> Records drawn from a dataset
__________

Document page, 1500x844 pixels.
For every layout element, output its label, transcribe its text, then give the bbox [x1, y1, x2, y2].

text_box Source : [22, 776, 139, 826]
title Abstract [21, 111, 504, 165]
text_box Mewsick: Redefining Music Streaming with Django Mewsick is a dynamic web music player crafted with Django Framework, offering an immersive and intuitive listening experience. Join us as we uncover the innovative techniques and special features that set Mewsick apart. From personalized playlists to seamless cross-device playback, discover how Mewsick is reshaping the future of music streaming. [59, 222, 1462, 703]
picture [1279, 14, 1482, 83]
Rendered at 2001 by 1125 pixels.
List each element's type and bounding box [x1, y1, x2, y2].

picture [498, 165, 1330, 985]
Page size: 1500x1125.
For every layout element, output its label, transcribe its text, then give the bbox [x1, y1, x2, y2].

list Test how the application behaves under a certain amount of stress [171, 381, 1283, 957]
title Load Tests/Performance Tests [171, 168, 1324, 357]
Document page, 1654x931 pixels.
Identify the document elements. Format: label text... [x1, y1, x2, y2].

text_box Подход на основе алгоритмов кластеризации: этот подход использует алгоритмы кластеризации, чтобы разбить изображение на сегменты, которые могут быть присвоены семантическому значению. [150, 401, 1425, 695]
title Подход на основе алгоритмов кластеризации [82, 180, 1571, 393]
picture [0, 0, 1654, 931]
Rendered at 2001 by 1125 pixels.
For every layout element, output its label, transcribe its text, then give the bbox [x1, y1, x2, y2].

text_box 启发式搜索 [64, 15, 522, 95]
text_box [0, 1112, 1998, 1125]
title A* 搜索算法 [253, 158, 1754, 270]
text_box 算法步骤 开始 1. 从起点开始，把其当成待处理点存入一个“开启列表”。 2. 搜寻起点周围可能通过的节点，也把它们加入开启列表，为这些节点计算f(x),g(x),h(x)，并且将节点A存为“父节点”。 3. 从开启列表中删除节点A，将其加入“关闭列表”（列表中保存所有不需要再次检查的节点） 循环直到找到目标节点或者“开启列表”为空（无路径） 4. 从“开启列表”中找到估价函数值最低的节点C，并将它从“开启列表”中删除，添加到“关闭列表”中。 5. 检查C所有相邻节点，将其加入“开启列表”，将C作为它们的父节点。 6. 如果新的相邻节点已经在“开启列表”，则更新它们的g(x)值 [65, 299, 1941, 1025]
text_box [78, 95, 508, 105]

__________

> EXERCISE DETAILS
None of the lines above may be skipped. Transcribe each one exactly.

> RESULT
Document page, 1500x844 pixels.
For every layout element, output its label, transcribe its text, then give the bbox [x1, y1, x2, y2].

text_box Source : [22, 776, 139, 826]
title Abstract [21, 111, 504, 165]
text_box Mewsick: Redefining Music Streaming with Django Mewsick is a dynamic web music player crafted with Django Framework, offering an immersive and intuitive listening experience. Join us as we uncover the innovative techniques and special features that set Mewsick apart. From personalized playlists to seamless cross-device playback, discover how Mewsick is reshaping the future of music streaming. [59, 222, 1462, 703]
picture [1279, 14, 1482, 83]
Rendered at 2001 by 1125 pixels.
List each element's type and bounding box [x1, y1, x2, y2].

picture [498, 165, 1330, 985]
Page size: 1500x1125.
For every layout element, output its label, transcribe its text, then give the bbox [x1, y1, x2, y2].

list Test how the application behaves under a certain amount of stress [171, 381, 1283, 957]
title Load Tests/Performance Tests [171, 168, 1324, 357]
Document page, 1654x931 pixels.
Identify the document elements. Format: label text... [x1, y1, x2, y2].

text_box Подход на основе алгоритмов кластеризации: этот подход использует алгоритмы кластеризации, чтобы разбить изображение на сегменты, которые могут быть присвоены семантическому значению. [150, 401, 1425, 695]
title Подход на основе алгоритмов кластеризации [82, 180, 1571, 393]
picture [0, 0, 1654, 931]
Rendered at 2001 by 1125 pixels.
For every layout element, output its label, transcribe its text, then give the bbox [x1, y1, x2, y2].

text_box 启发式搜索 [64, 15, 522, 95]
text_box [0, 1112, 1998, 1125]
title A* 搜索算法 [253, 158, 1754, 270]
text_box 算法步骤 开始 1. 从起点开始，把其当成待处理点存入一个“开启列表”。 2. 搜寻起点周围可能通过的节点，也把它们加入开启列表，为这些节点计算f(x),g(x),h(x)，并且将节点A存为“父节点”。 3. 从开启列表中删除节点A，将其加入“关闭列表”（列表中保存所有不需要再次检查的节点） 循环直到找到目标节点或者“开启列表”为空（无路径） 4. 从“开启列表”中找到估价函数值最低的节点C，并将它从“开启列表”中删除，添加到“关闭列表”中。 5. 检查C所有相邻节点，将其加入“开启列表”，将C作为它们的父节点。 6. 如果新的相邻节点已经在“开启列表”，则更新它们的g(x)值 [65, 299, 1941, 1025]
text_box [78, 95, 508, 105]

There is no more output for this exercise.